• EXERCISE BRIEF:
Carry on the passage about Hong Kong's cram schools and their star tutors, picking up right after its final sentence.

• TEXT PASSAGE:
-*-

The schools apply a fandom approach to promote tutors, who dress fashionably and are given nicknames like "the Godfather of Science," "Brand-A tutor", "Super tutor" or the "Queen of English." They can be seen on billboards, full-page newspaper ads and TV screens in railway stations or on buses. Some of them have their own teams of stylists, fashion designers and photographers; many have personal web sites. Ken Ng, founder of Modern Education, claims credit for initiating this trend, and for "liberat[ing] the very feudal education system" whilst making a lot of money.

Unlike individual private tutors who advertise on sites such as adpost, kijiji and craiglist, cram schools regularly spend a lot on millions on front pages of papers, on the MTR and on buses. Multimedia techniques are increasingly deployed. To increase yield, once traditional classes are now supplemented by classes transmitted by video feed. Since around 2004, tutors have produced promotional videos for posting to YouTube.

In late 2015, media reported that Modern Education was overtly trying to poach a "star tutor" employed by a competitor. The tutor, likely to have been responsible for over 40 percent of the fees generated by rival Beacon College, was reported to have been offered a lucrative package representing an estimated HK$85 million (US$10.97 million) a year. The package included $30 million signing bonus plus 65% of all the revenue he generates throughout his 4-year contract period. Modern Education took out full-page advertising in two local journals to vaunt its offer publicly. Beacon College had revealed in its 2015 application for listing of the HK Stock Exchange that it made HK$236.4 million, HK$337.9 million, and HK$327.8 million in 2013, 2014 and 2015, respectively, and that its unnamed “top one tutor” was responsible for generating 43.6 percent, 45.5 percent and 40.5 percent of its turnover in those three years respectively. The brazen attempt of Modern Education to poach the Chinese tutor signalled to investors the extent that these schools may be dependent on a single teacher.

Criticism and controversies
Fernando Cheung, a member of the Legislative Council panel on education questioned the purpose of the money fuelling Hong Kong’s cram culture. Cheung said: “Our children are pushed into a system where they have to go through exercise after exercise, extracurricular activities, exam preparation and all that. Even when kids take up activities in arts and sports, they’re just there to be competitive and put one more thing on their resumes”.

-*-

(Entries drawn from a collection)
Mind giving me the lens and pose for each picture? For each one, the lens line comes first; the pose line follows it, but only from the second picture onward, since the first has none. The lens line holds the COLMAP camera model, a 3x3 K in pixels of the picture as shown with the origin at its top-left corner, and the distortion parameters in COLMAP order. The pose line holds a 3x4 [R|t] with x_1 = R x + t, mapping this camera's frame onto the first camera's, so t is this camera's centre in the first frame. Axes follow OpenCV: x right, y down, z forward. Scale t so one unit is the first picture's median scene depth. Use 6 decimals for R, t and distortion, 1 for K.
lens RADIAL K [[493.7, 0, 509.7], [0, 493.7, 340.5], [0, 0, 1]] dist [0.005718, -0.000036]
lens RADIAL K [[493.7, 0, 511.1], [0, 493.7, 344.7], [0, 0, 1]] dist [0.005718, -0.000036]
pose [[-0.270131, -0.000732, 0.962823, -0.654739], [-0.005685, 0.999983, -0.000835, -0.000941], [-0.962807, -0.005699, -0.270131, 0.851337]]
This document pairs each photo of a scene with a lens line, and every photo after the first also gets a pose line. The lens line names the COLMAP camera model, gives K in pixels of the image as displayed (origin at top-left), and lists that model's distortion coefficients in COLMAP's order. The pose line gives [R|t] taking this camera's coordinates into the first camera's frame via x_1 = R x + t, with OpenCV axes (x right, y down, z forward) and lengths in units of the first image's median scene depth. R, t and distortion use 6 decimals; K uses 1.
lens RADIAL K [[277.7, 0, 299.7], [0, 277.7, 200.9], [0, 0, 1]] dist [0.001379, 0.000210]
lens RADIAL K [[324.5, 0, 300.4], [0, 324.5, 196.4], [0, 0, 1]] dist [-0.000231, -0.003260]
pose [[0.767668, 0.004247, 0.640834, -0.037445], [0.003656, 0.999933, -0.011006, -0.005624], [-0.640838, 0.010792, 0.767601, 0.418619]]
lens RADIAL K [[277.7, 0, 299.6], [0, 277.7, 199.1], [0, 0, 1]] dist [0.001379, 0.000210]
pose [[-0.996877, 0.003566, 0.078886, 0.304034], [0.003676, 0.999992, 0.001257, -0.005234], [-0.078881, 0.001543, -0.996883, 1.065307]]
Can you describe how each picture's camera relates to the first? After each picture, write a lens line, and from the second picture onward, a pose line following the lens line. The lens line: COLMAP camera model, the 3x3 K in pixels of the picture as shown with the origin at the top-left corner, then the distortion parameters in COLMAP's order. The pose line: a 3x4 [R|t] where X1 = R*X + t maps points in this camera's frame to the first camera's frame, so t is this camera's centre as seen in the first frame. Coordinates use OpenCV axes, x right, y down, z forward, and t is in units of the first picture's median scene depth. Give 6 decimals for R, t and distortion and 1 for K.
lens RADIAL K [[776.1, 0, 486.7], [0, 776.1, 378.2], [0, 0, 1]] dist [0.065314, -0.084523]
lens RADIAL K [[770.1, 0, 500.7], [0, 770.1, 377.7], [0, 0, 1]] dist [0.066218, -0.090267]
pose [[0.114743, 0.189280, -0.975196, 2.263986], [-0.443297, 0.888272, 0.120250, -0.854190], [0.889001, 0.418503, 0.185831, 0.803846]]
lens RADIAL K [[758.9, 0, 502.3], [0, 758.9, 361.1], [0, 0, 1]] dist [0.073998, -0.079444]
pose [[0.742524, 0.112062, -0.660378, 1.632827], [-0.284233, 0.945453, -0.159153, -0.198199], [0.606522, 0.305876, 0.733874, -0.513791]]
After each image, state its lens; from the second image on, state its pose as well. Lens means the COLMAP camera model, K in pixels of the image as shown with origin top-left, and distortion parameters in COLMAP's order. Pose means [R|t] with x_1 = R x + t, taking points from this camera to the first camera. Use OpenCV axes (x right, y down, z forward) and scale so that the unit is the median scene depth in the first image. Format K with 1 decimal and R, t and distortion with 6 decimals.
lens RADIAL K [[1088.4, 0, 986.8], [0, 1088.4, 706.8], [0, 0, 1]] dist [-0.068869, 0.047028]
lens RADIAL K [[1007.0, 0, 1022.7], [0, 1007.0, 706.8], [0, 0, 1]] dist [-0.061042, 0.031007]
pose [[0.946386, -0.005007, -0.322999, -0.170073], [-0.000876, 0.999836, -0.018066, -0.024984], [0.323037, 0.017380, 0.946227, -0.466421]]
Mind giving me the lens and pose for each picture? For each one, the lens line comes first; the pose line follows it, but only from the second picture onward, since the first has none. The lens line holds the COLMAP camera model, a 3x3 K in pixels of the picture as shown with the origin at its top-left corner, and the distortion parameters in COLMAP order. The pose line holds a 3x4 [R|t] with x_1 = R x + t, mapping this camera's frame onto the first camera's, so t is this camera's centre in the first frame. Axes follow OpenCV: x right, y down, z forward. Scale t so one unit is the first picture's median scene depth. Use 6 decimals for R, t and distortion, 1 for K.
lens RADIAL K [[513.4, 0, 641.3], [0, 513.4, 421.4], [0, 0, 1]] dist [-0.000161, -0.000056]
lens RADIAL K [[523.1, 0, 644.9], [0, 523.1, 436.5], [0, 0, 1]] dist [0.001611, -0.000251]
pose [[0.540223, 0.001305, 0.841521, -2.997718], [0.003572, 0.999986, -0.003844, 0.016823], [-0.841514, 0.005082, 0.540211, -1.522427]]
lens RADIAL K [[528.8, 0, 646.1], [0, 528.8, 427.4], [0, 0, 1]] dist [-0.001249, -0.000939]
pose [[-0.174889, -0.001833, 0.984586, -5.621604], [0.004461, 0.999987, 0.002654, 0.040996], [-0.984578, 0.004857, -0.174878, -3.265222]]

-*-

• RESPONSE TO THE EXERCISE:
In May 2008, the Independent Commission Against Corruption of Hong Kong stepped in to investigate allegations that HKCEE examination papers had been bought, and that K. Oten of Modern Education had sent out an analysis the current year's paper to examination candidates by text message during the exam. His employers immediately distanced themselves, saying he had been terminated. Oten had previously been dismissed by King's Glory in April 2006 on several counts of violating his employment contract. The court found him in breach, and ordered him to pay HK$8.87 million in damages to his former employers.

For his satirical dramatisation of the tutoring sector entitled Trick or Cheat 《愛出貓》, Hong Kong director Oxide Pang was sued by one of the sector's biggest stars for libel. Kevin Ko, co-founder of Ever Learning, alleges the film was a libellous portrayal of him. The film's main character, named Seven Ko, uses all manner of unethical means, including bribery and having sex with an exams official to gain access to examination questions.

In 2002 and again in 2010, Chinese star tutor Siu Yuen became embroiled in controversies when his teaching manuals included essay answers that bore uncanny resemblances to the year end examinations. His teaching materials for written Chinese in 2010 included notes on how to write an essay on a cinema on fire, which turned out to closely resemble a written question the fifth form Chinese public exam the same year. Siu was accused of possessing insider knowledge.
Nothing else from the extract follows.